Nous étions fin août 2025, dans le département de l’Eure (Normandie). Quelques engins agricoles travaillaient dans les champs de maïs ; plus loin, d’autres retournaient la terre, soulevant des nuages et des tourbillons de poussière. C’est dans ce décor de production à grande échelle que nous avons rencontré Antoine Lambert, agriculteur céréalier de grande culture (170 hectares) atteint d’un myélome multiple et président de l’association Phyto-Victimes (494 adhérents, hors donateurs).
« C’est assez paradoxal, je n’avais pas vraiment de symptômes avant de commencer le traitement.
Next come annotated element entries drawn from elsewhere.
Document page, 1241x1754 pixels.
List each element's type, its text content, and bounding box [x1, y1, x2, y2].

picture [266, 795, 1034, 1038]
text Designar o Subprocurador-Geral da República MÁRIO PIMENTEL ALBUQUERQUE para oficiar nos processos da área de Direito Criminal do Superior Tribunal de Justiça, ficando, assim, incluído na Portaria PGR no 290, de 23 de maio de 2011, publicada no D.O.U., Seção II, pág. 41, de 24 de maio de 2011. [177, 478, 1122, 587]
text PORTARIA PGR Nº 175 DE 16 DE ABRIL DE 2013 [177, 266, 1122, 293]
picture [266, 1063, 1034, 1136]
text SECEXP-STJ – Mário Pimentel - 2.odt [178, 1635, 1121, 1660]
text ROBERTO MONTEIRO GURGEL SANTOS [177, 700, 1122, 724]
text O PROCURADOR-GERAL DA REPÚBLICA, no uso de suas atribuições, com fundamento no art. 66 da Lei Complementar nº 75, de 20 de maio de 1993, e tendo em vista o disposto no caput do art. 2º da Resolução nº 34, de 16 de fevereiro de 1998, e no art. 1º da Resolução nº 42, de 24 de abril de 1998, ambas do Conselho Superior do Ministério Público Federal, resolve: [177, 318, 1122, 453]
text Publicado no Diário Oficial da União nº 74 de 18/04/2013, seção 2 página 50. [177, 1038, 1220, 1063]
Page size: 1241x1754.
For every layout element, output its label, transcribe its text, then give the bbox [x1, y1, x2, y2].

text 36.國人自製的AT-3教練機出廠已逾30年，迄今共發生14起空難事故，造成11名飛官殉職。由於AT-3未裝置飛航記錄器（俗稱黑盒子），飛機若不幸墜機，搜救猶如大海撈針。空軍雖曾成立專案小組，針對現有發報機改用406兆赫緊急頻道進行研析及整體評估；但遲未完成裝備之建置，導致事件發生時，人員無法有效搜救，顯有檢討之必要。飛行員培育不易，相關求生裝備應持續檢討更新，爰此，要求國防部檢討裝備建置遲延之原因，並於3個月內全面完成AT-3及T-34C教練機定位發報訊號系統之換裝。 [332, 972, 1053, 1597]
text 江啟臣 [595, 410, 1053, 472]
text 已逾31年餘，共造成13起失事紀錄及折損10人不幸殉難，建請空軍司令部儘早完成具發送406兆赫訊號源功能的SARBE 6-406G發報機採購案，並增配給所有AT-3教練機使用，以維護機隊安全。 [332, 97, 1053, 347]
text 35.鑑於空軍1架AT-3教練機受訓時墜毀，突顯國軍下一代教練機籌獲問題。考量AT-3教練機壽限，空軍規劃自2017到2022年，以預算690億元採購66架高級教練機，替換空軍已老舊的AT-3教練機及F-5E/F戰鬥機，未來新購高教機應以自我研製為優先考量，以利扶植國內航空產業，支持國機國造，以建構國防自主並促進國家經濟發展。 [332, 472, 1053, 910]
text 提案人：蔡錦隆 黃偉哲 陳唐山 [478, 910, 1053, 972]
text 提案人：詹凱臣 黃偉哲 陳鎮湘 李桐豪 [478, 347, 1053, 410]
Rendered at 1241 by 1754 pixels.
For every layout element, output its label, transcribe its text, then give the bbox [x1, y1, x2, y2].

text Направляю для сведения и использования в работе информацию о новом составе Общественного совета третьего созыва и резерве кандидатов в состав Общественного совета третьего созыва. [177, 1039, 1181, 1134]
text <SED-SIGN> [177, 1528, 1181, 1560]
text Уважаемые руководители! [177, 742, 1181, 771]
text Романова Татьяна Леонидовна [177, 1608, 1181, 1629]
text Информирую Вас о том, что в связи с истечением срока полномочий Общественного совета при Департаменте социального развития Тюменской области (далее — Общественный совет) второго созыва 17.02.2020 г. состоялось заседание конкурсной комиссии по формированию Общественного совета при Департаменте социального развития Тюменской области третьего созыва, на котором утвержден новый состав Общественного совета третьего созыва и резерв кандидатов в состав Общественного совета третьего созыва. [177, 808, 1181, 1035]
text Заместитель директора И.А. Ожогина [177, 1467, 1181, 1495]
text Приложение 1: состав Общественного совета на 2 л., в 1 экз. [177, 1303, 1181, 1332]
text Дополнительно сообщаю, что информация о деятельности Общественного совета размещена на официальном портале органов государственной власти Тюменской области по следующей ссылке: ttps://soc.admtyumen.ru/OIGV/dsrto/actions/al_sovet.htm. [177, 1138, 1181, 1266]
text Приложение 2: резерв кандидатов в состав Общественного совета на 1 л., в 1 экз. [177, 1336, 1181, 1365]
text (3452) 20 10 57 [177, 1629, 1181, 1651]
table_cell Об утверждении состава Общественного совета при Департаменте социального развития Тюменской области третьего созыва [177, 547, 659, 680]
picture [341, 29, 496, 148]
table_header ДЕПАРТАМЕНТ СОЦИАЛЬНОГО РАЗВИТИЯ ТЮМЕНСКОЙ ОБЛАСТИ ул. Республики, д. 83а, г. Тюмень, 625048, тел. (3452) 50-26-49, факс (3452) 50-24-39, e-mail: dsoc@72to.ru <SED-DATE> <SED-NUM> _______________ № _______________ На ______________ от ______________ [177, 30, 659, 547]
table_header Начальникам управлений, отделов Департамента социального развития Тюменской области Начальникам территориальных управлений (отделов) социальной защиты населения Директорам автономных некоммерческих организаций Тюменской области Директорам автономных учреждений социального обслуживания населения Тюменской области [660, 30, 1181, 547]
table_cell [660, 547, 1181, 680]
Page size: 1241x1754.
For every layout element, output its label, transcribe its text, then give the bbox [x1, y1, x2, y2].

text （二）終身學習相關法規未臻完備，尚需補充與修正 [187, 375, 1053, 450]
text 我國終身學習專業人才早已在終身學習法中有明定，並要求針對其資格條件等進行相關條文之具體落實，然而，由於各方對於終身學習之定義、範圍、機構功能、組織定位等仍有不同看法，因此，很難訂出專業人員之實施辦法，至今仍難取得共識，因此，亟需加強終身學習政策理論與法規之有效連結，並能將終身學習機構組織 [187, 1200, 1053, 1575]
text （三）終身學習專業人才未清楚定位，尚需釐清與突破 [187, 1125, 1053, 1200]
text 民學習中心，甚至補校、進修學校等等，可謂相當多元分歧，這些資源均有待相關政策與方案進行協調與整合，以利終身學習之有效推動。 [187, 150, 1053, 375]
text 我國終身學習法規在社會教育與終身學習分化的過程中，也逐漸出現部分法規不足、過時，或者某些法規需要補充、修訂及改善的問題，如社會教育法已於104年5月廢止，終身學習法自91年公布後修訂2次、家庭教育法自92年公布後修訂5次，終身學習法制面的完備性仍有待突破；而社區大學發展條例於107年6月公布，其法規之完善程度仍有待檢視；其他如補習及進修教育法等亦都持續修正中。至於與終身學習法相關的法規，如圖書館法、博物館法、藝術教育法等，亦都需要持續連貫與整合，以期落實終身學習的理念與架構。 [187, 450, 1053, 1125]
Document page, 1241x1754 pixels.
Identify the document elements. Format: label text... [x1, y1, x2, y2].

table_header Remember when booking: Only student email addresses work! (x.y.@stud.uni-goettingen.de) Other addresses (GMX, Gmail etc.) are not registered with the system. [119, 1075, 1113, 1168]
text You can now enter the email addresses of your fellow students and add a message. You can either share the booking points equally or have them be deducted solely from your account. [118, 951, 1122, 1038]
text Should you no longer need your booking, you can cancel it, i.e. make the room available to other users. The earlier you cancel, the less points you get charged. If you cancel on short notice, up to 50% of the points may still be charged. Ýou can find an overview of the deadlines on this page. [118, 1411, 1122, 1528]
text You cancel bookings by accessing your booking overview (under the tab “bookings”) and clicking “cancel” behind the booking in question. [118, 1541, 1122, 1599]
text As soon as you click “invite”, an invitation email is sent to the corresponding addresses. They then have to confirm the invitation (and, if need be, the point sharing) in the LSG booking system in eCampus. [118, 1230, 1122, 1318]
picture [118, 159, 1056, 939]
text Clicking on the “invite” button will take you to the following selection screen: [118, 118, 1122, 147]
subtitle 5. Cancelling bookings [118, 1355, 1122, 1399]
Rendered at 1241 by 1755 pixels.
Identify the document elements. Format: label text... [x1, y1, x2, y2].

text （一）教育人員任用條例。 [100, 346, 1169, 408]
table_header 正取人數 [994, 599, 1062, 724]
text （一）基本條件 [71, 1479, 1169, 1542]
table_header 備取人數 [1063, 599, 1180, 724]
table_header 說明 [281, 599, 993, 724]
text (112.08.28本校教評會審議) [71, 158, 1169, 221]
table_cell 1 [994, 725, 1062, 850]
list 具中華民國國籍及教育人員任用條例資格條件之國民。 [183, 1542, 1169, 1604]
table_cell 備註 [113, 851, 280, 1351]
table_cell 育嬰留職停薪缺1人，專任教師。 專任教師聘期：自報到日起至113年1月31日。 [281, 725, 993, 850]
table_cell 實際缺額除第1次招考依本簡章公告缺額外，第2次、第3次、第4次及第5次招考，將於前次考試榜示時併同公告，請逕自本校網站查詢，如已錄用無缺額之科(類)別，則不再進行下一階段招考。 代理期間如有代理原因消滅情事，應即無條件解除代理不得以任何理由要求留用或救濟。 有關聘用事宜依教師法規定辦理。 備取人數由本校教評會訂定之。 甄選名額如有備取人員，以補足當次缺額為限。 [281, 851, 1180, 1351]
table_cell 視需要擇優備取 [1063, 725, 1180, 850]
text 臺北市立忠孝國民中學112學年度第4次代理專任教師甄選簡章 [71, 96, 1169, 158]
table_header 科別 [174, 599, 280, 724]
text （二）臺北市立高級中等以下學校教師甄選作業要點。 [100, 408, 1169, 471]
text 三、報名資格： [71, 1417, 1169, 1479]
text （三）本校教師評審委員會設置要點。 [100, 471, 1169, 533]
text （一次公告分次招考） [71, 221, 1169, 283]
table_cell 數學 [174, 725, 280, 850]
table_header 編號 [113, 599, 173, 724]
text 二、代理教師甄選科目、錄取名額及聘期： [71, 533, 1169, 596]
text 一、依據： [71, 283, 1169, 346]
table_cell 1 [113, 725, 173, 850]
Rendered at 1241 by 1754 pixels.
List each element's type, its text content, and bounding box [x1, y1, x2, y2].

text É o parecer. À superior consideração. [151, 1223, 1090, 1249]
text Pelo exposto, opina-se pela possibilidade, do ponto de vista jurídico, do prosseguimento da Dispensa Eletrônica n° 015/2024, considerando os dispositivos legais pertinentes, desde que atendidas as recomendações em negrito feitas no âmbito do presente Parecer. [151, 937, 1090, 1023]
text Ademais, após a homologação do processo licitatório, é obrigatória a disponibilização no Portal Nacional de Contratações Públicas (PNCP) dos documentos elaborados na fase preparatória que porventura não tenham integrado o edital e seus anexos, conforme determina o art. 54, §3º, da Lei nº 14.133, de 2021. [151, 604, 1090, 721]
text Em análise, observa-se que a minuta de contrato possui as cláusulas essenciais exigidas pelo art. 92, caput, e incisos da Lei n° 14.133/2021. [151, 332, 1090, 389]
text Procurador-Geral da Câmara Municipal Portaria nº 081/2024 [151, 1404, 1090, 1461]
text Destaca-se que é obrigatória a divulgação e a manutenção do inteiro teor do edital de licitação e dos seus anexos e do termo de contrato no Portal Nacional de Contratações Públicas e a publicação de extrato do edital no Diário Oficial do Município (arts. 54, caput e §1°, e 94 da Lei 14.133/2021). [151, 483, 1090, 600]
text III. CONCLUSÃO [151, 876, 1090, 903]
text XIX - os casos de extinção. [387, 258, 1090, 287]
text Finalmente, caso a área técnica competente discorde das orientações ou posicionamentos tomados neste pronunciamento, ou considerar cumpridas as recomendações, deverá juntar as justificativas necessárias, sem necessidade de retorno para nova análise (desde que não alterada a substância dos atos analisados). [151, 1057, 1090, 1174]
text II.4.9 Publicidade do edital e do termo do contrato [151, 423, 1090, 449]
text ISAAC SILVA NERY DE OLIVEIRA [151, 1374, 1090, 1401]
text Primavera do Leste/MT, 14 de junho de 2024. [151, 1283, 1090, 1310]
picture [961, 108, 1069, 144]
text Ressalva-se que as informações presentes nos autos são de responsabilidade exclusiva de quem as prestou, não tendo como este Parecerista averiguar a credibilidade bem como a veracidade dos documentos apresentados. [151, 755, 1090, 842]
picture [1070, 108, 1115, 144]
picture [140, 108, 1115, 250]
C’est un cancer qui ne se guérit pas. Je dois suivre une chimiothérapie à vie. » Tout a démarré par une hypertension difficile à équilibrer, puis une embolie pulmonaire passée presque inaperçue en pleine moisson, puis des mois d’examens négatifs. Jusqu’à une biopsie de l’os du bassin et un diagnostic qui tombe enfin. On est en 2021, il a 49 ans.
« Les produits phytosanitaires ont toujours fait partie du quotidien ici, comme dans toutes les fermes du coin. J’ai commencé à les utiliser moi-même à 25 ans. J’ai toujours essayé d’en faire un usage modéré, c’est un choix personnel. Mais je les utilise quand même. »
Quand il tombe malade, Antoine n’est pas tout à fait un agriculteur comme un autre. Déjà en 2012, sensibilisé à l’impact des pesticides, il témoignait au Sénat sur la réduction de leur usage dans son exploitation. Ce jour-là, une toute jeune association citoyenne prend la parole juste après lui, Phyto-Victimes. Des agriculteurs et des salariés agricoles, tous malades, qui cherchent à faire reconnaître leur maladie professionnelle. « À l’époque, il n’existait aucun cadre juridique pour ça. Les médecins leur disaient que leur maladie était très probablement liée à une exposition aux pesticides mais les connaissances scientifiques restaient trop lacunaires pour aller plus loin », se souvient-il. Il adhère à l’association, prend des responsabilités et finit par présider l’association à partir du confinement Covid, quand le fondateur, gravement malade, doit passer la main.